Exercise material Start Marker

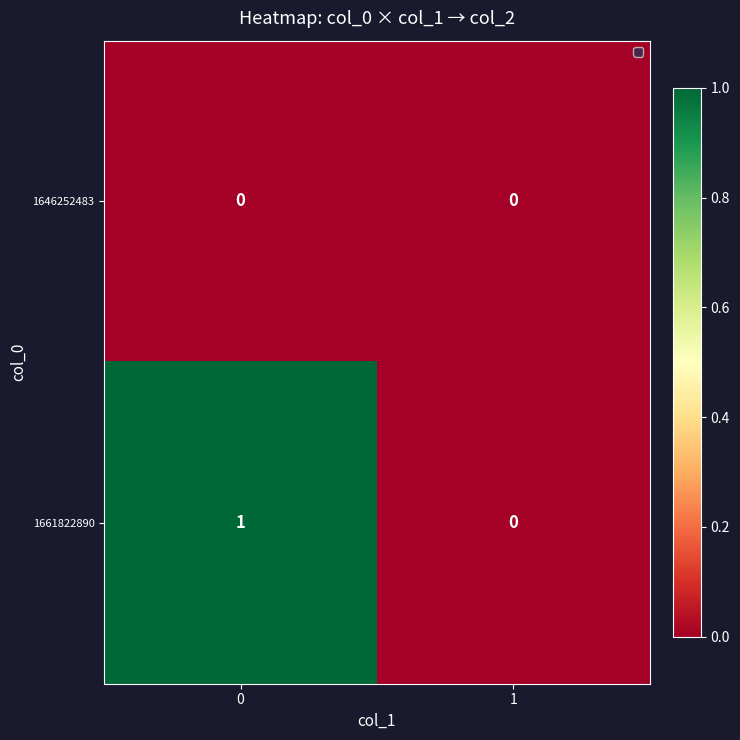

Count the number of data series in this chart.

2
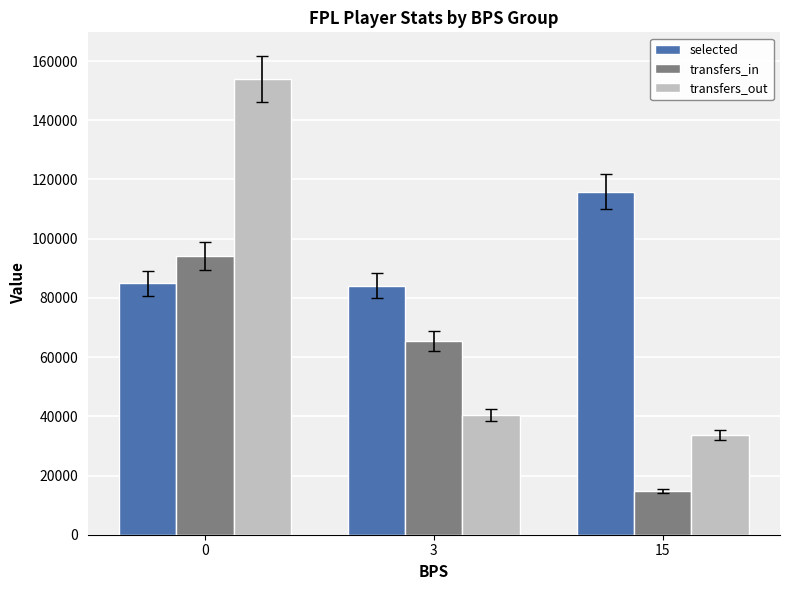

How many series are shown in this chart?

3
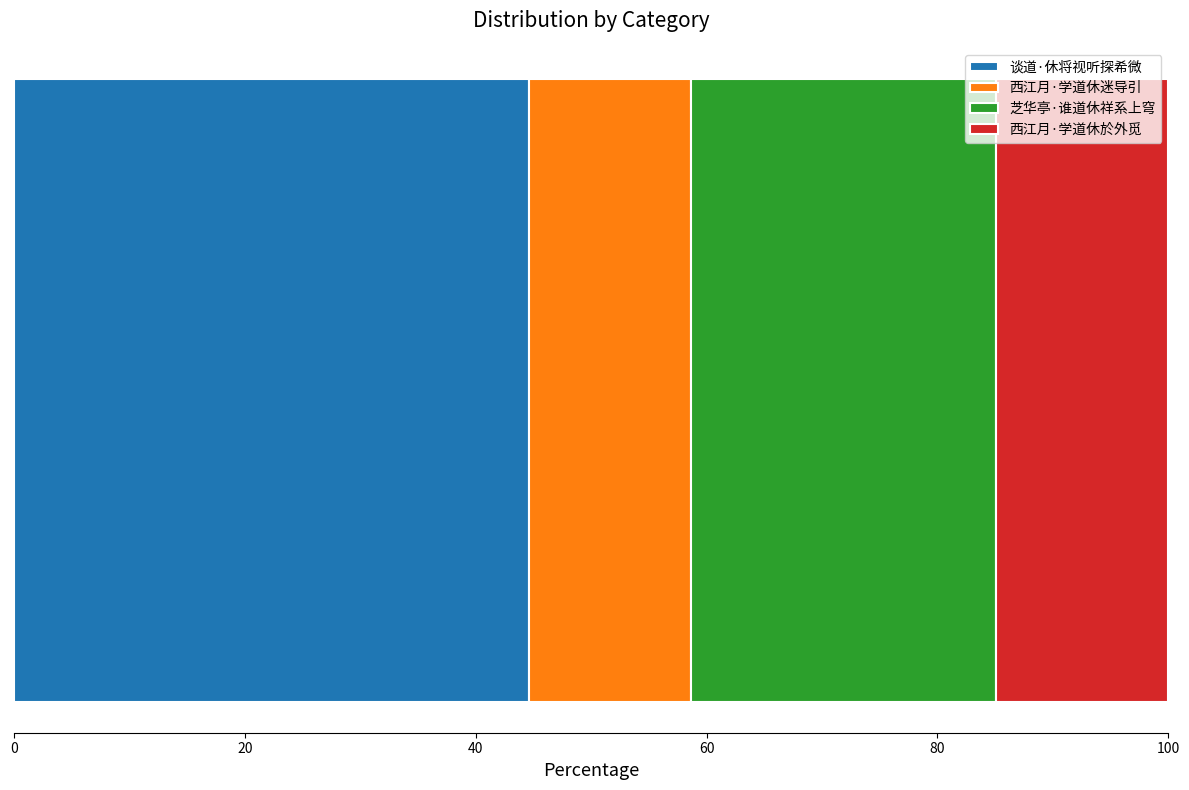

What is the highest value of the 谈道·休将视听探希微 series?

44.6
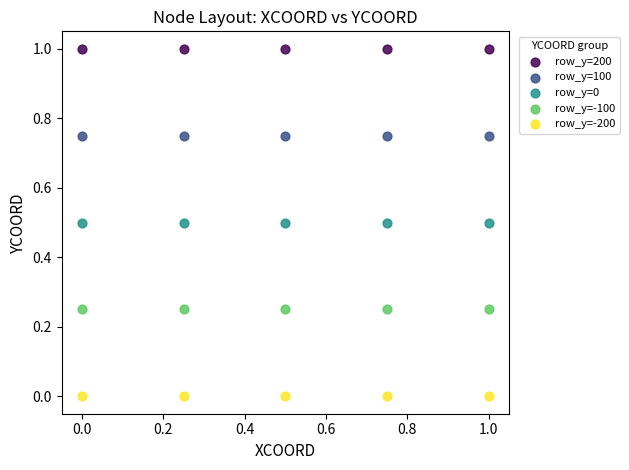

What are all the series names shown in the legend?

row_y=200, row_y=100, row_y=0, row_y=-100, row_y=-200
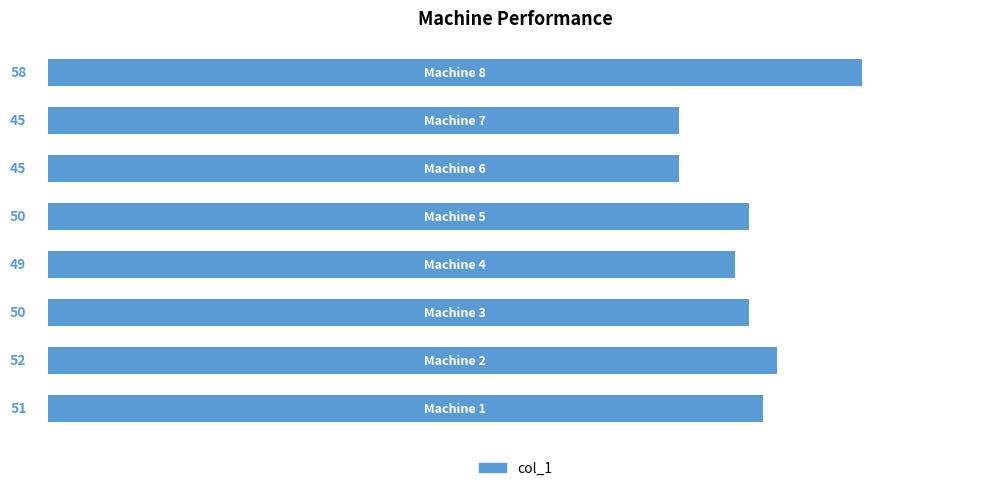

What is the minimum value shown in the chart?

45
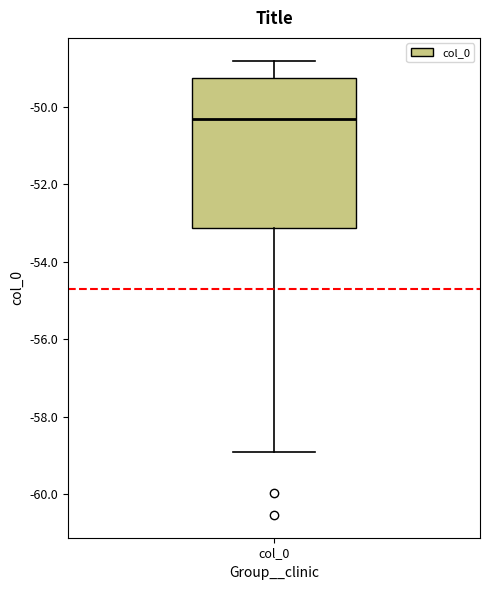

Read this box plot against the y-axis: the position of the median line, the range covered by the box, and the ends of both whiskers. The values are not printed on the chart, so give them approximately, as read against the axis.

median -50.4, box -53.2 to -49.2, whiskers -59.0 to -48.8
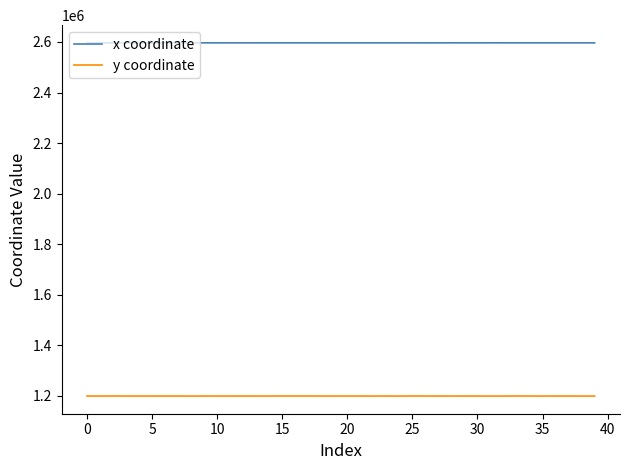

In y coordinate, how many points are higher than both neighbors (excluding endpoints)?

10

Exercise material End Marker

About this task
Please go through the records above and switch every "chart" to "graph", keeping everything else the same. Give the text without the pictures.

Output for this exercise
Count the number of data series in this graph.

2

How many series are shown in this graph?

3

What is the highest value of the 谈道·休将视听探希微 series?

44.6

What are all the series names shown in the legend?

row_y=200, row_y=100, row_y=0, row_y=-100, row_y=-200

What is the minimum value shown in the graph?

45

Read this box plot against the y-axis: the position of the median line, the range covered by the box, and the ends of both whiskers. The values are not printed on the graph, so give them approximately, as read against the axis.

median -50.4, box -53.2 to -49.2, whiskers -59.0 to -48.8

In y coordinate, how many points are higher than both neighbors (excluding endpoints)?

10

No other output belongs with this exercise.